Corbyn supporters and critics clash over fiscal charter U-turn and new group Momentum. 

"A total fucking shambles". That was the verdict of the usually emollient Ben Bradshaw as he left tonight's Parliamentary Labour Party meeting. His words were echoed by MPs from all wings of the party. "I've never seen anything like it," one shadow minister told me. In commitee room 14 of the House of Commons, tensions within the party - over the U-turn on George Osborne's fiscal charter and new Corbynite group Momentum - erupted. 

After a short speech by Jeremy Corbyn, shadow chancellor John McDonnell sought to explain his decision to oppose Osborne's fiscal charter (having supported it just two weeks ago). He cited the change in global economic conditions and the refusal to allow Labour to table an amendment. McDonnell also vowed to assist colleagues in Scotland in challenging the SNP anti-austerity claims. But MPs were left unimpressed. "I don't think I've ever heard a weaker round of applause at the PLP than the one John McDonnell just got," one told me. MPs believe that McDonnell's U-turn was due to his failure to realise that the fiscal charter mandated an absolute budget surplus (leaving no room to borrow to invest), rather than merely a current budget surplus. "A huge joke" was how a furious John Mann described it.
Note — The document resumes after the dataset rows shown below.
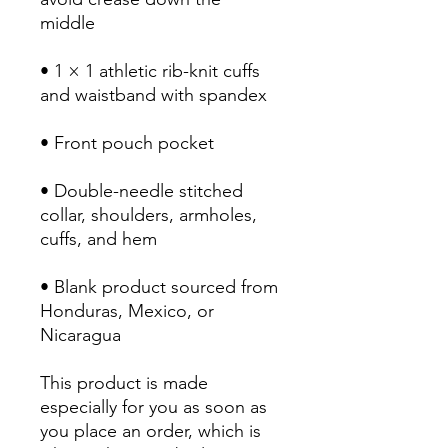
• 1 × 1 athletic rib-knit cuffs 
• Double-needle stitched 
collar, shoulders, armholes, 
• Blank product sourced from 
Honduras, Mexico, or 
Nicaragua
This product is made 
especially for you as soon as 
you place an order, which is 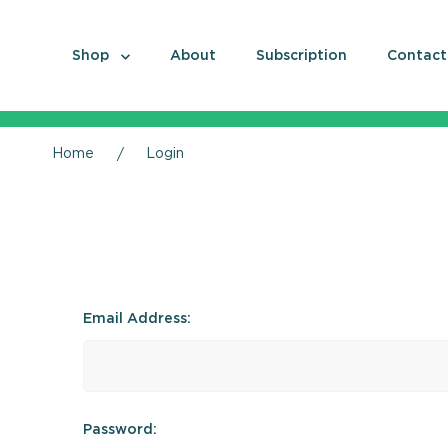
Shop
About
Subscription
Contact
Home
Login
Email Address:
Password:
He and others were outraged by the lack of consultation over the move. "At 1:45pm he [McDonnell] said he was considering our position and would consult with the PLP and the shadow cabinet," one MP told me. "Then he announces it before 6pm PLP and tomorow's shadow cabinet." 

When former shadow cabinet minister Mary Creagh asked Corbyn about the new group Momentum, which some fear could be used as a vehicle to deselect critical MPs (receiving what was described as a weak response), Richard Burgon, one of the body's directors, offered a lengthy defence and was, one MP said, "just humiliated". He added: "It looked at one point like they weren't even going to let him finish. As the fractious exchanges were overheard by journalists outside, Emily Thornberry appealed to colleagues to stop texting hacks and keep their voices down (within earshot of all). 

After a calmer conference than most expected, tonight's meeting was evidence of how great the tensions within Labour remain. Veteran MPs described it as the worst PLP gathering for 30 years. The fear for all MPs is that they have the potential to get even worse. 

George Eaton is political editor of the New Statesman.